(Page images and extracted text)

:::::

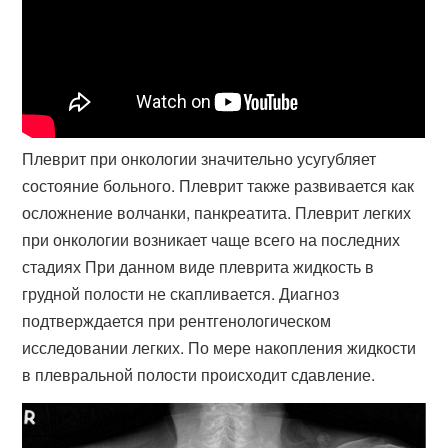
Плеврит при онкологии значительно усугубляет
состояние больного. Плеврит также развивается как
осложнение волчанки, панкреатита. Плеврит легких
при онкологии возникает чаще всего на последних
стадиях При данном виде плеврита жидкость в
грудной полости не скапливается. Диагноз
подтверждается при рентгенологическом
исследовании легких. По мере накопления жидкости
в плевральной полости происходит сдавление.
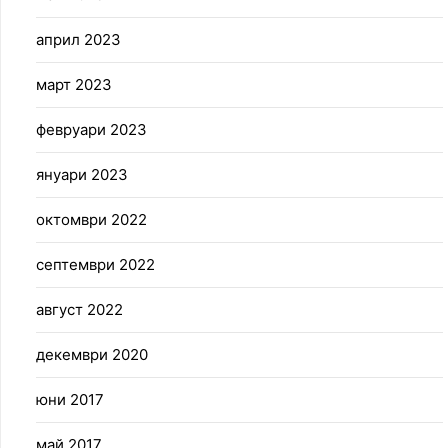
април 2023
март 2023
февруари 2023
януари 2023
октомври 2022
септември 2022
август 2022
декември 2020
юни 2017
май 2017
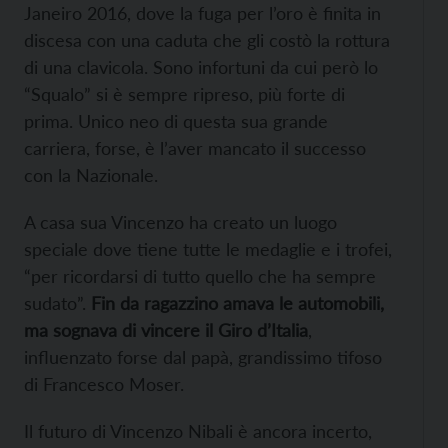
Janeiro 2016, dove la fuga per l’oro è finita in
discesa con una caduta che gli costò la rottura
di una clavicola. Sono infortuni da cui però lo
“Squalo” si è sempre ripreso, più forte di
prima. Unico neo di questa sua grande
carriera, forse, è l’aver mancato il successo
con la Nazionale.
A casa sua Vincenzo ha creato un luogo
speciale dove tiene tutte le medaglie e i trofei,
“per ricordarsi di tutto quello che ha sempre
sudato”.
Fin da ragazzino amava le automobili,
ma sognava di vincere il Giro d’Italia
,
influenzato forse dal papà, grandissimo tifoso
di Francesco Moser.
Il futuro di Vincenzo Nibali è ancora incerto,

:::::

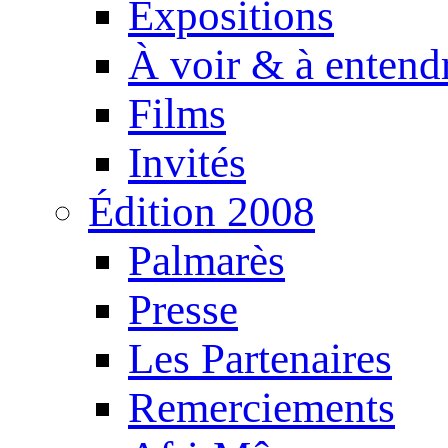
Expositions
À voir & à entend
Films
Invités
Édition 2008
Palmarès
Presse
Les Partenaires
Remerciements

:::::

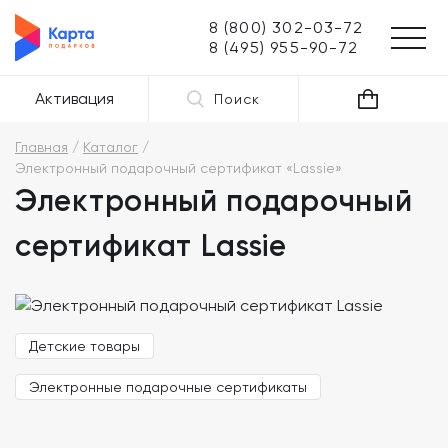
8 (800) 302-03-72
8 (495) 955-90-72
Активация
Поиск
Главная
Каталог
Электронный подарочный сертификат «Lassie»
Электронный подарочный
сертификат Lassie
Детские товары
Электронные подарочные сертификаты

:::::

DIRECTIVE
Out of the records above, return only the lines from the one with "Плеврит при онкологии значительно усугубляет" through the one with "Il futuro di", exactly, and none of the pictures.

REPLY
Плеврит при онкологии значительно усугубляет
состояние больного. Плеврит также развивается как
осложнение волчанки, панкреатита. Плеврит легких
при онкологии возникает чаще всего на последних
стадиях При данном виде плеврита жидкость в
грудной полости не скапливается. Диагноз
подтверждается при рентгенологическом
исследовании легких. По мере накопления жидкости
в плевральной полости происходит сдавление.
април 2023
март 2023
февруари 2023
януари 2023
октомври 2022
септември 2022
август 2022
декември 2020
юни 2017
май 2017
Janeiro 2016, dove la fuga per l’oro è finita in
discesa con una caduta che gli costò la rottura
di una clavicola. Sono infortuni da cui però lo
“Squalo” si è sempre ripreso, più forte di
prima. Unico neo di questa sua grande
carriera, forse, è l’aver mancato il successo
con la Nazionale.
A casa sua Vincenzo ha creato un luogo
speciale dove tiene tutte le medaglie e i trofei,
“per ricordarsi di tutto quello che ha sempre
sudato”.
Fin da ragazzino amava le automobili,
ma sognava di vincere il Giro d’Italia
,
influenzato forse dal papà, grandissimo tifoso
di Francesco Moser.
Il futuro di Vincenzo Nibali è ancora incerto,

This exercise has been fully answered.